I remember it was November at the time I became consumed with this new hobby; I have some distinct emotional memories of conversations spent in chat that went well into the darkest hours of the night. I remember the cold, rainy gloom of late Autumn just outside my window. Grey skies; dead brown leaves; cold, damp drizzle. I remember a conversation about a dark room lit with only a single blue lightbulb, and white sheer curtains billowing in the breeze. Fragments of memory, but so vivid.
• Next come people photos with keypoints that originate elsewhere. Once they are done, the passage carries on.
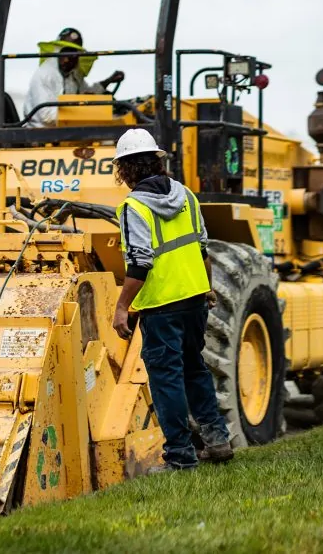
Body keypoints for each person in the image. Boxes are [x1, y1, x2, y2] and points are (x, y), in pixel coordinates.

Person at [109, 129, 234, 473]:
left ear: (125, 169)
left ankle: (180, 456)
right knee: (195, 368)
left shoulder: (132, 206)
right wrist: (207, 287)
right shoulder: (187, 195)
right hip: (194, 298)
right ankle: (217, 441)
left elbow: (139, 262)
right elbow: (202, 248)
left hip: (161, 305)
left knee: (166, 379)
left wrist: (122, 307)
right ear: (157, 161)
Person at [23, 27, 125, 127]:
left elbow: (86, 94)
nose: (68, 59)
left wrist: (108, 81)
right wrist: (84, 114)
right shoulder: (45, 75)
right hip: (41, 133)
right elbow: (45, 116)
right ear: (59, 52)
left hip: (67, 130)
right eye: (66, 53)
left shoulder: (73, 75)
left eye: (73, 55)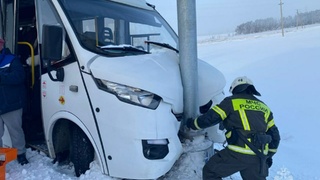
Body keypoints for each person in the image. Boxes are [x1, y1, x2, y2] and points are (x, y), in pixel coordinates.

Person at [187, 76, 280, 180]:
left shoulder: (231, 102)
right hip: (259, 156)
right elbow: (275, 136)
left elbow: (211, 118)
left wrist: (193, 124)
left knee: (210, 171)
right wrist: (268, 156)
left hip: (237, 153)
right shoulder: (264, 107)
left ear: (235, 89)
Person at [0, 38, 29, 165]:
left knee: (15, 131)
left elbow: (19, 77)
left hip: (11, 104)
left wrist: (1, 77)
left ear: (1, 45)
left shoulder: (12, 59)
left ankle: (21, 154)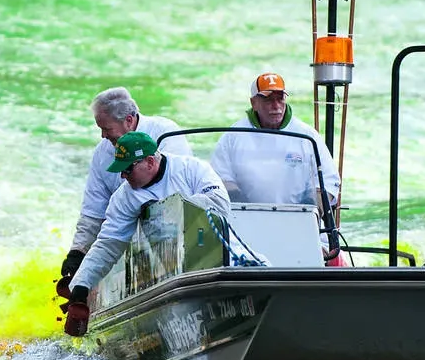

So anyway. About this time every year, once Halloween has passed, I tend to get a little nostalgic for that time of discovery. Just this evening I was looking through some of my old archives, and though I didn't quite find what I was looking for, I did find a random snippet of something I wrote long ago -- a very old Artist's Statement for a simple webpage I had created to showcase a number of my old sketchbook drawings:

-- There came a moment in my life when I realized, 'If I were not an artist, I'd have been a murderer.' My art allows me to channel my emotions into a metaphorical violent act. The subjects of my drawings become my victims, yet are also self-portraits. (Self-infliction?) A catharsis of hue and blood, this collection is only a small sampling of my work. Not for the fragile-minded or for those who cannot tolerate the idea of pain. --

I checked the file properties, and it was dated September 3, 2000; the actual date I wrote it is probably older than that. I can barely remember writing it at all.

Even older is this picture I had drawn in Microsoft Paint -- my first digital art EVER, done in 1998:

OLDE shit - My first digital art EVER - 1998

And another, from right around the same time:

OLDE shit -- First digital self-portrait (1998)





I used to get a bit sad the day after Halloween -- I dreaded the approach of the Xmas season, the cold, the seasonal depression that grips me almost every winter. I still do, of course, but now, I also get pangs of melancholy nostalgia this time of year.

In November... at night, part of me is eternally wandering through the raw, misty gloom... wandering alone in the darkness, bundled up in sweaters and scarves, trudging through puddles and scattered piles of decomposing leaves. November in my soul.

November in my soul

Saturday, November 8, 2008

Thursday, November 6, 2008

Quote found on the web today

All Alone Inside Yourself
by MEJC, Oct 21, 2008

In your moments of sadness.

The true horror of life
Is the shocking realisation
That in your most suffocating moments
Of emotional intensity
You're all alone
Inside yourself

(source: http://www.authspot.com/Poetry/All-Alone-Inside-Yourself.306509)

Wednesday, November 5, 2008

Repost: "I'm Too Sad To Tell You"

(Reposted from my May 1st, 2008 entry.)


"I'm Too Sad To Tell You" by Bas Jan Ader

Some more info:

In a work titled I'm Too Sad To Tell You, Ader filmed himself drinking from a cup of tea, then collapsing into tears of grief. He then made postcards of pictures of himself crying, with the sole inscription "I'm Too Sad To Tell You," and mailed them out for everyone to witness. Even though the performance was a public display and confession through the mail, it remained private, a solitary person's unidentified grief.
(Written by Cindy Loehr; New Art Examiner, March 2000)
Source: http://collectiveexperience.org/cindy/ader.html

IT'S ABOUT FUCKING TIME.

Monday, November 3, 2008

What fucking place do I have in this world, anyway? And I don't just mean Second Life, or just real life. I don't fucking belong here, I don't belong anywhere. I am fucking obsolete. I don't have anything to offer.











-- Locking myself away. Don't bother trying to contact me, I won't respond.

What now?

Maybe I just need a break, or something... but --

I feel burnt-out. Bored. Restless. Blank. Boring. Like I have nothing to fucking say. Nothing to offer.